I was somewhat in the middle, but I was at that time giving the Pentecostal faith a try. It wasn’t for me. He wasn’t always Christian but suddenly started getting into it.

1

maybe you should just move on and find somebody that believes is you do. It is impossible
to convince something different than what they believe is true. I was married to a religious person
and things were well until our children became adults.. And she decided she could not live with me anymore and got a divorce. My children were allowed to choose anyone to be religious or not.
They did not go to church until they were old enough to realize what was going on. The divorce was a very hard thing to live with. But peoplelearn religion at a very young age and brainwashed
and not many people can leave their religion.

dc65 Level 7 Dec 7, 2017
2

I won't date anyone in a religion. I've been single so long, I've forgotten what it's like getting into arguments.

You should not get into arguments with the person you care about so next time
I have a person like me, I prefer to discuss things and come to a compromise
the person you searching for, or would like in your life should have your view
about important things that make people compatible. If you are older I would fall in love with you.

I’m glad I’m not alone in this.

Thanks.

No thank you. Lol.

2

Hang in there...
You're probably better off in breaking up now , than later..
Being bright and beautiful, I think you'll do just fine !!!

3

Sorry. Maybe that’s why it took me so long to find a girlfriend… Not only did I take love serious, I wasn’t sure if I could find anyone lacking god beliefs. Eventually, I did, and we had a pretty good run. But I’ve lost count of how many marriages eventually ended over ‘religion.’ I’ve a sister who could be ‘exhibit A.’

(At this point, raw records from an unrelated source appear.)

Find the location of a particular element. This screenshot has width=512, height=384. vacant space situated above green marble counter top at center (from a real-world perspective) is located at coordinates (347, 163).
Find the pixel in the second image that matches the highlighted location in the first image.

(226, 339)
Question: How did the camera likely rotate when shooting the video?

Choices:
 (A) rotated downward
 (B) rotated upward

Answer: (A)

Not only do they end over ‘a god or not,’ but over which flavor of religion each are. I’d usually hear the perspective from the non, or least religious one. Something like, ‘I didn’t know he took it so seriously?’ Or, ‘we thought we could work out the differences,’ Or, ‘when the kids came along, religion became more important’... I concluded, and remain convinced that you’ve both got to be on the same track, or you're headed for a wreck… Damnit 😟

...feels like I’m giving fatherly advice, but when I do, I try to respect everyone’s feelings, including ‘his.’ So, you know what he thinks, how fair is it to him to expect him to change? Though new, I’ve been impressed by your youthful wisdom, thus it’s sad to consider what’s just happened.. But as much as I’d suggest you respect his feelings - prioritize yours ~

Varn Level 8 Dec 7, 2017
2

You're giving the bible and the entire Christian faith too much credit in your argument.

Don't even acknowledge that god EVER existed, or satan, or any of the characters in the bible for that matter.

By letting him see how little you believe in it, maybe it will make him see it from your perspective, at least somewhat.
It's only a story to you, don't treat god as anything more than The Tooth Fairy.
No heaven, no hell, no fear.

Taking your advice and running with it.

4

People need to talk about issues like this early in the relationship. Probably best that you found out now, rather than later.

4

Sounds like you have a lot of thinking to do and when he is calm some talking. Remember he has as much right to his beliefs as you do so respect is key.

I wish you well and hope your next conversation is a rewarding one.

Take care.

Betty Level 8 Dec 7, 2017
5

Maybe look at this as a sign that you need someone in your life who is more accepting of your life path. Obviously, you see it as a big enough deal that you needed to come clean about it and he was clearly not supportive when you did. To me, that would be a huge red flag.

Sorry if this response seems too forthright, but I've never been one to sugar coat things.

...thirded ~

It was point on!

1

Putting religion aside, if we can't respect our partner's right to have their own beliefs, the relationship is guaranteed to be an unhappy and non-supportive one. I have opted out of relationships over beliefs that were going to be very problematic, such as racism, sexism, homophobia, and a basic inability too empathize with others.